What is regex for website domain to use in tokenizing while keeping punctuation apart from words?

This is normal output:

What I want is to keep domain names as single tokens. For ex: "https://www.twitter.com" should remain as a single token.

My code:

import nltk
from nltk.tokenize.regexp import RegexpTokenizer

line="My website: http://www.cartoon.com is not accessible."
pattern = r'^(((([A-Za-z0-9]+){1,63}\.)|(([A-Za-z0-9]+(\-)+[A-Za-z0-9]+){1,63}\.))+){1,255}$'
tokeniser=RegexpTokenizer(pattern)

print (tokeniser.tokenize(line))

Output:

[]

What am I doing wrong? Any better regex for domain names?

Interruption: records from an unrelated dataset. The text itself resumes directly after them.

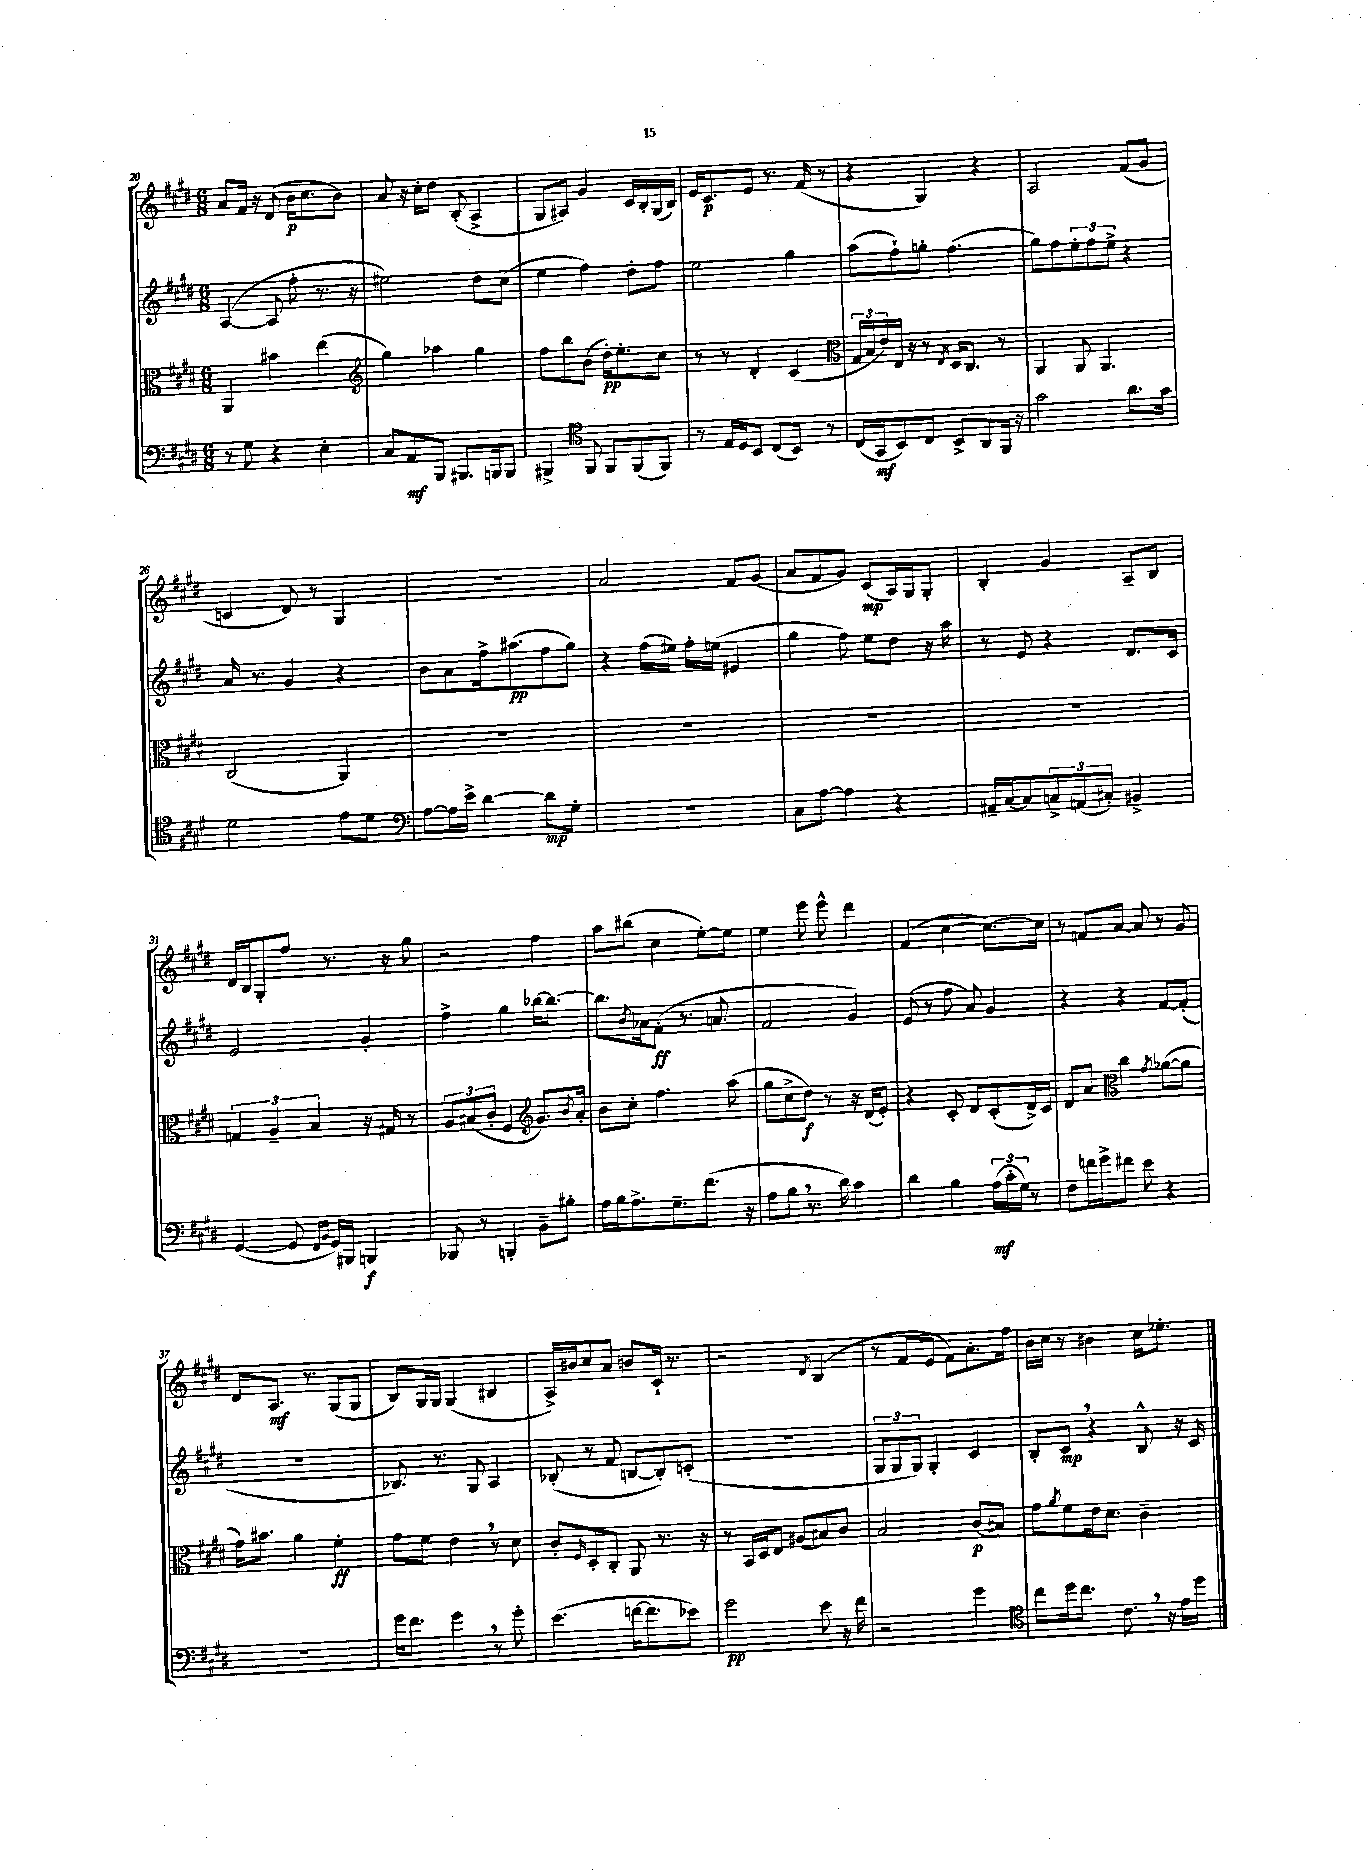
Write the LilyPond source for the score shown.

<<
\new StaffGroup <<
\new Staff = "s0" {
    \clef treble \key e \major \numericTimeSignature \time 6/8
    a'8 fis'16 r16 dis'8( b'16\p cis''8. b'8) |
    a'8 r16 cis''16-. dis''8 b8-.( a4-> |
    gis8 ais8) gis'4 cis'16 b16-. gis16( b16) |
    e'16 cis'8.\p e'8 r8. fis'16( r8 |
    r4 gis4) r4 |
    a2 fis'8( gis'8 |
    c'4 dis'8) r8 gis4 |
    R2. |
    a'2 fis'8 gis'8( |
    a'8 fis'8 gis'8) cis'8\mp( a16) gis16 gis8-. |
    b4-. gis'4 a8-- b8 |
    dis'16 b16 gis8-. fis''8 r8. r16 gis''8 |
    r2 fis''4 |
    a''8 bis''8( cis''4 e''8~-.) e''8 |
    e''4 e'''8 e'''8-^ dis'''4 |
    fis'4( cis''4~ cis''8.~) cis''16 |
    r8 f'8 a'8~ a'8 r8 gis'8 |
    dis'8 a8.\mf r8. gis8( gis8 |
    b8) gis16 gis16 gis4( bis4 |
    a16->) bis'16 cis''8 a'8 b'8 cis'16-! r8. |
    r2 \acciaccatura { dis'8 } b4( |
    r8 fis'8 e'8 fis'8) a'8.-. fis''16 |
    b'16 cis''16 r8 bis'4 cis''16 ees''8.-. \bar "|." |
}
\new Staff = "s1" {
    \clef treble \key e \major \numericTimeSignature \time 6/8
    a4~( a8 fis''8-. r8. r16 |
    eis''2) dis''8 cis''8( |
    e''4 fis''4) dis''8-. fis''8 |
    e''2 gis''4 |
    a''8( fis''8-!) g''8-. fis''4.( |
    gis''8) fis''8 \tuplet 3/2 { e''8-. fis''8 e''8-> } r4 |
    a'16 r8. gis'4 r4 |
    b'8 a'8 fis''16-> ais''8.\pp( fis''8 gis''8) |
    r4 fis''16( eis''16) fis''16-. e''16( eis'4 |
    gis''4 fis''8) e''8 dis''8 r16 a''16 |
    r8 e'8 r4 dis'8. cis'16 |
    e'2 gis'4-. |
    fis''4-> gis''4 bes''16~ bes''8.~ |
    bes''8. \acciaccatura { b'8 } aes'16 fis'8-.\ff( r8. a'8. |
    fis'2 gis'4) |
    e'8( r8 fis''8 a'8) gis'4 |
    r4 r4 fis'8~ fis'8-.( |
    R2. |
    bes8.) r8. gis8 a4 |
    bes8-.( r8 fis'8 b8~ b8-.) c'8-.( |
    R2. |
    \tuplet 3/2 { gis8 gis8 gis8) } gis4-. cis'4 |
    b8-. cis'8\mp \breathe r4 b8-^ r16 cis'16 \bar "|." |
}
\new Staff = "s2" {
    \clef alto \key e \major \numericTimeSignature \time 6/8
    a,4 bis'4 e''4( |
    \clef treble gis''4) aes''4 gis''4 |
    fis''8 b''8 b'8( dis''16-.\pp) e''8.-. cis''8 |
    r8 r8 dis'4-. cis'4( |
    \clef alto \tuplet 3/2 { gis16 b16 e'16) } e16 r16 r8 \acciaccatura { e8 } dis16 cis8. r8 |
    a,4 a,8 a,4. |
    cis2( a,4) |
    R2. |
    R2. |
    R2. |
    R2. |
    \tuplet 3/2 { g4 a4-- b4 } r16 gis16 r8 |
    \tuplet 3/2 { a8 bis8( cis'8-. } fis4 \clef treble gis'8.) \acciaccatura { b'8 } a'16-. |
    b'8 cis''8-. fis''4. a''8( |
    gis''8 cis''8-> dis''8\f) r8 r16 dis'16( e'8-.) |
    r4 cis'8-. dis'8 cis'8-.( dis'16->) cis'16 |
    dis'8 a'8 \clef alto cis''4 \acciaccatura { gis'8 } aes'8~( aes'8 |
    gis'16) bis'8. a'4 fis'4-.\ff |
    gis'8 fis'8 e'4 \breathe r8 dis'8 |
    cis'8-. \grace { fis16 } dis8-. cis8-. a,8 r8. r16 |
    r8 b,16 dis16 e8 ais8( bis8) cis'8 |
    b2 cis'8\p( bis8) |
    gis'8 \acciaccatura { a'8 } fis'8 e'16 dis'8. cis'4-- \bar "|." |
}
\new Staff = "s3" {
    \clef bass \key e \major \numericTimeSignature \time 6/8
    r8 gis8 r4 e4-. |
    cis8 a,8\mf b,,8 bis,,8. b,,16 b,,8 |
    bis,,4-> \clef tenor fis,8 fis,8 fis,8( fis,8) |
    r8 e16 dis16 b,8 cis8( b,8) r8 |
    cis16( gis,16\mf b,8) cis8 b,8-> a,8 fis,16 r16 |
    gis'2 a'8. gis'16 |
    dis'2 e'8 dis'8 |
    \clef bass a8~ a16 e'16-> dis'4~ dis'8\mp gis8-. |
    R2. |
    cis8 a8~ a4 r4 |
    ais,16-- cis16~ cis8 \tuplet 3/2 { c8-> a,8( cis8-.) } bis,4-> |
    gis,4~( gis,8 \grace { fis,16 b,16 } gis,16) bis,,16 b,,4\f |
    bes,,8 r8 b,,4-. b,8-- bis8-. |
    a16 b16 a8.-> gis8.-- fis'8.( r16 |
    a8 b8 \breathe r8. dis'16) cis'4 |
    dis'4 b4 \tuplet 3/2 { a16\mf( cis'16-. gis16) } r8 |
    fis8 f'16 gis'16-> fis'8 e'8 r4 |
    R2. |
    gis'16 fis'8. gis'4 \breathe r8 gis'8-. |
    e'4.( f'16~ f'8. ees'8) |
    gis'2\pp e'8 r16 fis'16 |
    r2 gis'4 |
    \clef tenor cis''8 dis''16 cis''8. cis'8. \breathe r16 e'16 dis''16 \bar "|." |
}
>>
>>
\layout { \context { \Score currentBarNumber = #20 } }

Edit: The special character must remain as a separate token, like from above example, tokenization must separate ('website' , ':').

Solution

You may use

tokeniser=RegexpTokenizer(r'\b(?:http|ftp)s?://\S*\w|\w+|[^\w\s]+')

See the regex demo

Details:

\b - leading word boundary (there must be a non-word char before...)
(?:http|ftp)s?:// - a protocol, http/https, ftp/ftps
\S* - 0+ non-whitespace symbols
\w - a word char (=letter/digit/_)
| - or
\w+ - 1 or more word chars
| - or
[^\w\s]+ - 1 or more non-word chars excluding whitespaces.